Collectively, those proprietary technologies -- Roku OS, OneView, and The Roku Channel -- should bring more viewers, advertisers, and content to Roku in the years ahead, fueling the network effects that power its business.

On that note, Roku sits in front of a massive market opportunity. Television ad spend will reach $344 billion by 2026, according to IMARC Group, and Roku CEO Anthony Wood believes that all television advertising will eventually be streamed. With that in mind, if Roku can produce annualized revenue growth of 25% through 2030, its market cap could easily grow fivefold to $48.5 billion by the end of the decade. That's why investors should consider buying this beaten-down growth stock.

2. Elastic

Elastic (ESTC -3.75%) specializes in data analytics. Its platform allows clients to ingest, store, analyze, and visualize data from across their IT ecosystem. Developers can use those tools to build custom applications, but Elastic also offers three pre-built products: Enterprise Search, Observability, and Security.
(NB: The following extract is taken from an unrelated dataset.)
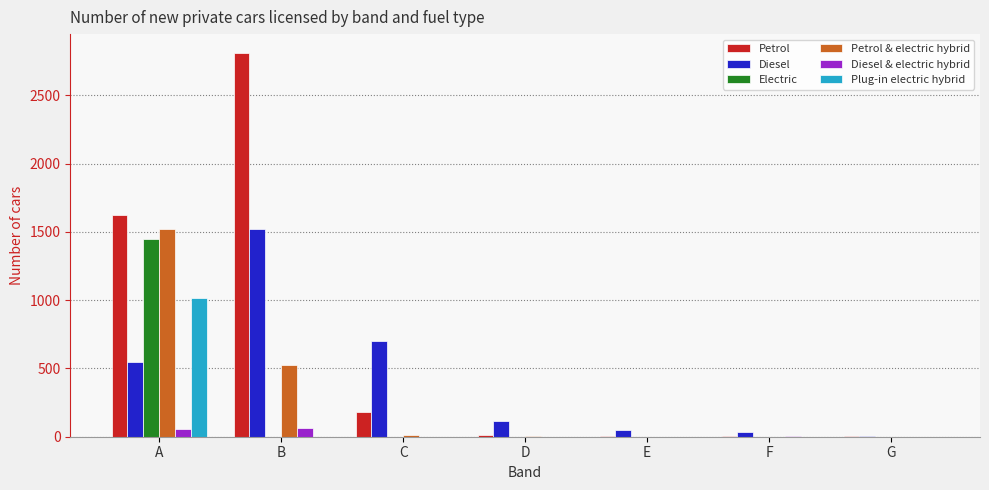

The Plug-in electric hybrid series shows -538 at E. True or false?

False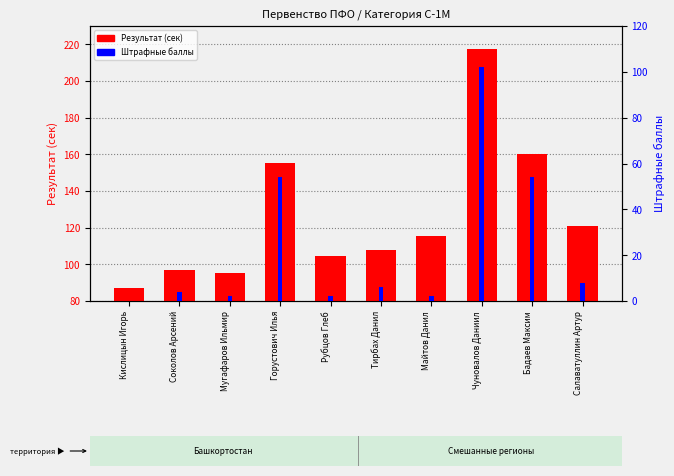

What is the label of the 3rd bar from the left?

Мугафаров Ильмир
Enterprise search is a workplace search engine. It allows employees to locate documents and resources across the corporate network. It also allows developers to embed search functionality in mobile apps and websites. Similarly, Observability helps clients identify and resolve performance issues across applications, networks, and infrastructures. And Security helps clients identify and remediate cyberattacks.

Elastic is the most popular workplace search engine on the market, according to DB-Engines. And while the company faces tough competition in the performance monitoring and cybersecurity verticals, its dominance in workplace search has allowed Elastic to execute successfully on a land-and-expand growth strategy.

In fiscal 2022 (ended April 30, 2022), Elastic grew its customer base by 24% to 18,600, and the company posted a net expansion rate of "just under 130%," meaning the average customer spent nearly 30% more. In turn, revenue jumped 42% to $862 million over the trailing 12 months, and while the company is still losing money on a generally accepted accounting principles (GAAP) basis, it did generate positive cash from operations of $6 million.

Looking ahead, shareholders have reason to believe Elastic can maintain that momentum. Vendors like CrowdStrike and Microsoft dominate the endpoint detection-and-response market, but Elastic is gaining ground in cybersecurity. It was recognized as a "strong performer" in a recent report from Forrester Research, and the company recently added cloud protection to its security offering.

On that note, management put its addressable market at $78 billion in 2021, leaving plenty of room for growth. And if Elastic can grow sales at an annualized pace of at least 25% over the next eight years, its market cap could reasonably grow fivefold to $38.5 billion during that time period. That's why investors should consider buying this growth stock today.